##### Records to use

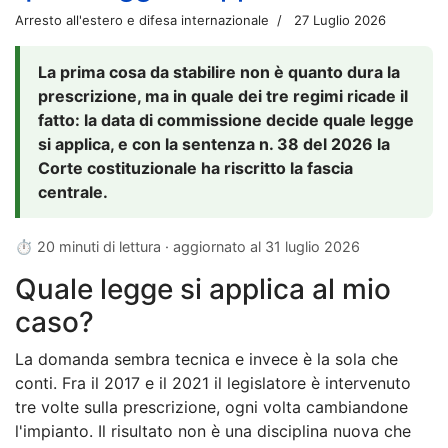
Arresto all'estero e difesa internazionale
27 Luglio 2026
La prima cosa da stabilire non è quanto dura la
prescrizione, ma in quale dei tre regimi ricade il
fatto: la data di commissione decide quale legge
si applica, e con la sentenza n. 38 del 2026 la
Corte costituzionale ha riscritto la fascia
centrale.
⏱ 20 minuti di lettura · aggiornato al
31 luglio 2026
Quale legge si applica al mio
caso?
La domanda sembra tecnica e invece è la sola che
conti. Fra il 2017 e il 2021 il legislatore è intervenuto
tre volte sulla prescrizione, ogni volta cambiandone
l'impianto. Il risultato non è una disciplina nuova che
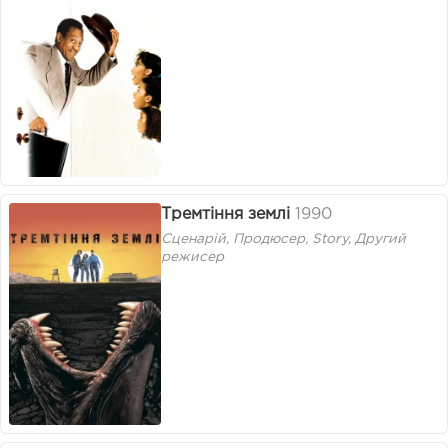
Тремтіння землі
1990
Сценарій, Продюсер, Story, Другий
режисер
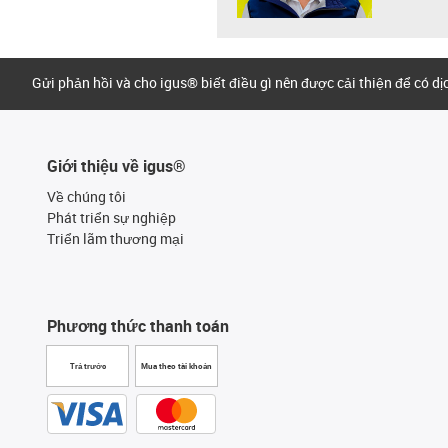
Gửi phản hồi và cho igus® biết điều gì nên được cải thiện để có d
Giới thiệu về igus®
Về chúng tôi
Phát triển sự nghiệp
Triển lãm thương mại
Phương thức thanh toán
Trả trước
Mua theo tài khoản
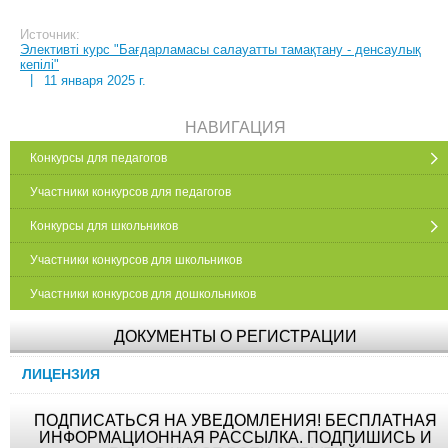
Источник:
Элективті курс "Бағдарламасы салауатты тамақтану - денсаулық
кепілі"
|
11 января 2025 г.
НАВИГАЦИЯ
Конкурсы для педагогов
Участники конкурсов для педагогов
Конкурсы для школьников
Участники конкурсов для школьников
Участники конкурсов для дошкольников
ДОКУМЕНТЫ О РЕГИСТРАЦИИ
ЛИЦЕНЗИЯ
ПОДПИСАТЬСЯ НА УВЕДОМЛЕНИЯ! БЕСПЛАТНАЯ
ИНФОРМАЦИОННАЯ РАССЫЛКА. ПОДПИШИСЬ И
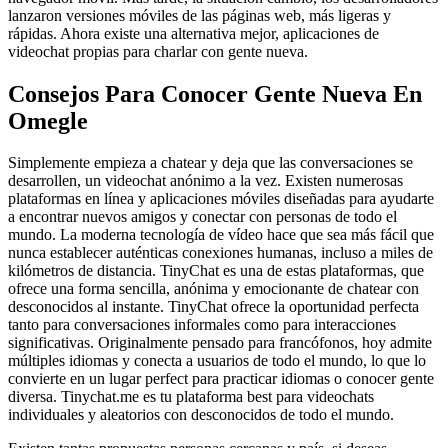
lanzaron versiones móviles de las páginas web, más ligeras y
rápidas. Ahora existe una alternativa mejor, aplicaciones de
videochat propias para charlar con gente nueva.
Consejos Para Conocer Gente Nueva En
Omegle
Simplemente empieza a chatear y deja que las conversaciones se
desarrollen, un videochat anónimo a la vez. Existen numerosas
plataformas en línea y aplicaciones móviles diseñadas para ayudarte
a encontrar nuevos amigos y conectar con personas de todo el
mundo. La moderna tecnología de vídeo hace que sea más fácil que
nunca establecer auténticas conexiones humanas, incluso a miles de
kilómetros de distancia. TinyChat es una de estas plataformas, que
ofrece una forma sencilla, anónima y emocionante de chatear con
desconocidos al instante. TinyChat ofrece la oportunidad perfecta
tanto para conversaciones informales como para interacciones
significativas. Originalmente pensado para francófonos, hoy admite
múltiples idiomas y conecta a usuarios de todo el mundo, lo que lo
convierte en un lugar perfect para practicar idiomas o conocer gente
diversa. Tinychat.me es tu plataforma best para videochats
individuales y aleatorios con desconocidos de todo el mundo.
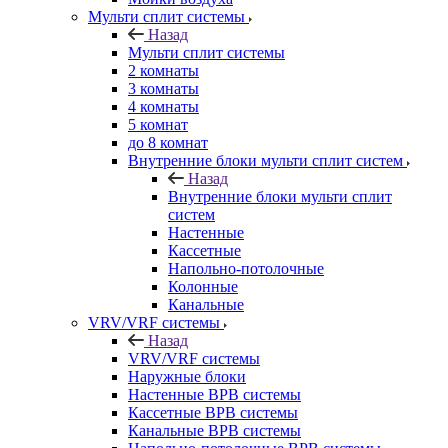
Мульти сплит системы
Назад
Мульти сплит системы
2 комнаты
3 комнаты
4 комнаты
5 комнат
до 8 комнат
Внутренние блоки мульти сплит систем
Назад
Внутренние блоки мульти сплит
систем
Настенные
Кассетные
Напольно-потолочные
Колонные
Канальные
VRV/VRF системы
Назад
VRV/VRF системы
Наружные блоки
Настенные ВРВ системы
Кассетные ВРВ системы
Канальные ВРВ системы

##########

Your answer should be the lines above, word for word, from the line with "Участники конкурсов для школьников" through the line with "nunca establecer auténticas", minus the pictures.

[Exercise output]
Участники конкурсов для школьников
Участники конкурсов для дошкольников
ДОКУМЕНТЫ О РЕГИСТРАЦИИ
ЛИЦЕНЗИЯ
ПОДПИСАТЬСЯ НА УВЕДОМЛЕНИЯ! БЕСПЛАТНАЯ
ИНФОРМАЦИОННАЯ РАССЫЛКА. ПОДПИШИСЬ И
lanzaron versiones móviles de las páginas web, más ligeras y
rápidas. Ahora existe una alternativa mejor, aplicaciones de
videochat propias para charlar con gente nueva.
Consejos Para Conocer Gente Nueva En
Omegle
Simplemente empieza a chatear y deja que las conversaciones se
desarrollen, un videochat anónimo a la vez. Existen numerosas
plataformas en línea y aplicaciones móviles diseñadas para ayudarte
a encontrar nuevos amigos y conectar con personas de todo el
mundo. La moderna tecnología de vídeo hace que sea más fácil que
nunca establecer auténticas conexiones humanas, incluso a miles de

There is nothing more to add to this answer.